The current rules define significantly viewed stations as those that were determined to have a significant level of viewing by television households receiving only an over-the-air signal. Most of the stations considered to be significantly viewed were determined to have that status in 1972 based on audience surveys conducted in 1970 and 1971. Changes to that list (adding or subtracting a station) can only be made upon a petition to the FCC showing whether, in the communities at issue, the station has achieved a set amount of viewing and circulation among viewers in those communities over a given period of time. A link to the current list is available here. Only over-the-air viewers are included in making this determination. The rules require two surveys by an independent professional audience survey company done at least a month apart. The FCC has also permitted the use of two quarterly Nielsen television reports reporting on the over-the-air listening in the communities at issue. The FCC identifies two principal issues that make these surveys difficult to use in the current television environment – (1) in many communities, there are very few over-the-air households to survey to determine if they are watching the out-of-market station, and in some communities Nielsen is not able to provide any information for over-the-air households, and (2) Nielsen is moving to a constant electronic measurement system that may not produce the quarterly average listening numbers on which the FCC relies, and may not break down the over-the-air households with the detail required by the current rules.
So the FCC asks whether there should be a new methodology to measure significant viewing and, if so, what that should be. The Commission puts forth only one alternative that has been proposed – using a technical showing of signal strength of the station to see whether or not viewers in the community can pick that station up over the air. The identified issue with that process is that the statute dealing with satellite carriage requires that significant viewing decisions must be made by assessing the shares of viewing hours and audience surveys. The FCC asks how a showing that a station provides technical service to the community meets that statutory standard. If that alternative does not work, the FCC asks for other suggestions as possible alternatives to the audience surveys currently used in assessing significant viewing.

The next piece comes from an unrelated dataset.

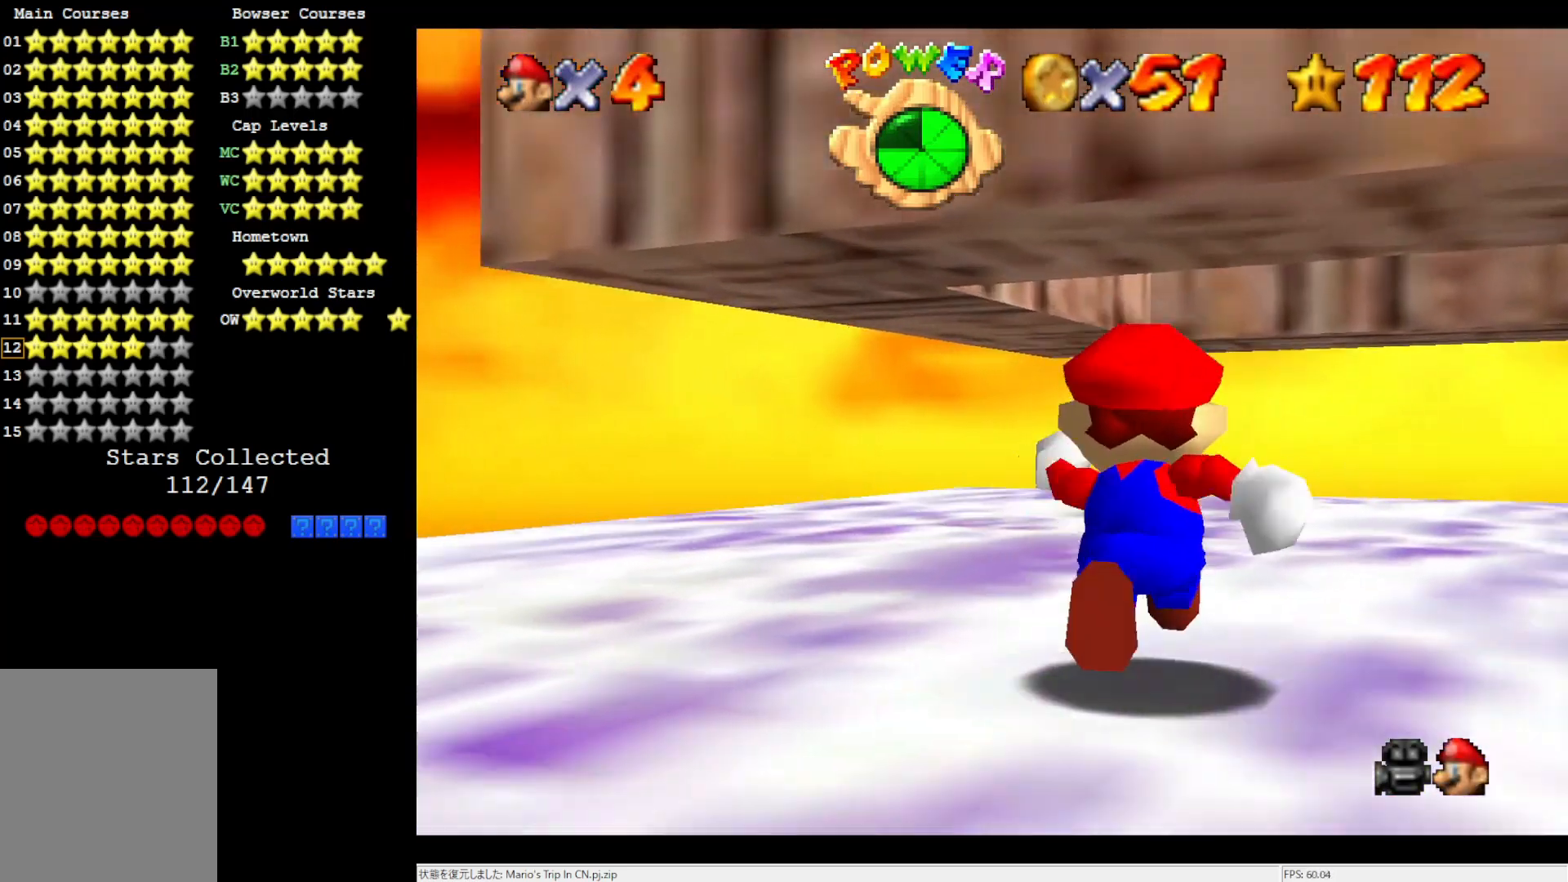
{"buttons": [], "left_stick": "center", "events": [[200, "R1", "down"], [233, "C_DOWN", "down"], [333, "C_DOWN", "up"], [333, "R1", "up"], [400, "left_stick", "center"]]}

The other issue in changing the rules lies in differences between the statutes applicable to significant viewing in the Communications Act and in the Copyright Act. In the Copyright Act, for purposes of determining which stations are required to pay the higher distant signal rate to get the “statutory license” that confers all the rights needed to retransmit all of the copyrighted materials in a television broadcast, significantly viewed stations are exempted from this higher fee – but the determination of who is significantly viewed is to be made by the FCC based on its rules in effect as of 1976. There is no similar statutory limitation on the FCC’s own determinations as to what stations are significantly viewed. Thus, if the FCC were to change its rules, for syndicated exclusivity and network nonduplication purposes, a station could be found to be significantly viewed, while for purposes of the statutory license, the same station could still be considered distant and any MVPD would have to pay higher fees. The FCC seeks comment on this reading of these two statutes.
The FCC also asks if it should change the definition of a network station for purposes of these rules. Network stations have to achieve higher audience circulation and share numbers to be considered significantly viewed than do independent stations. But, at the time that these rules were drawn up, there were considered to be only three networks – ABC, CBS and NBC. Fox stations are not considered to be networks for purposes of these rules. Because of conflicts with Copyright Act definitions, the FCC has declined to change that interpretation in the past, and is asking if it should do so now.
These and other very nuanced issues are set for comment in this proceeding. Carefully review all of the issues raised in the NPRM and, if they could affect your operations and competition, file your comments by the May 14 comment date.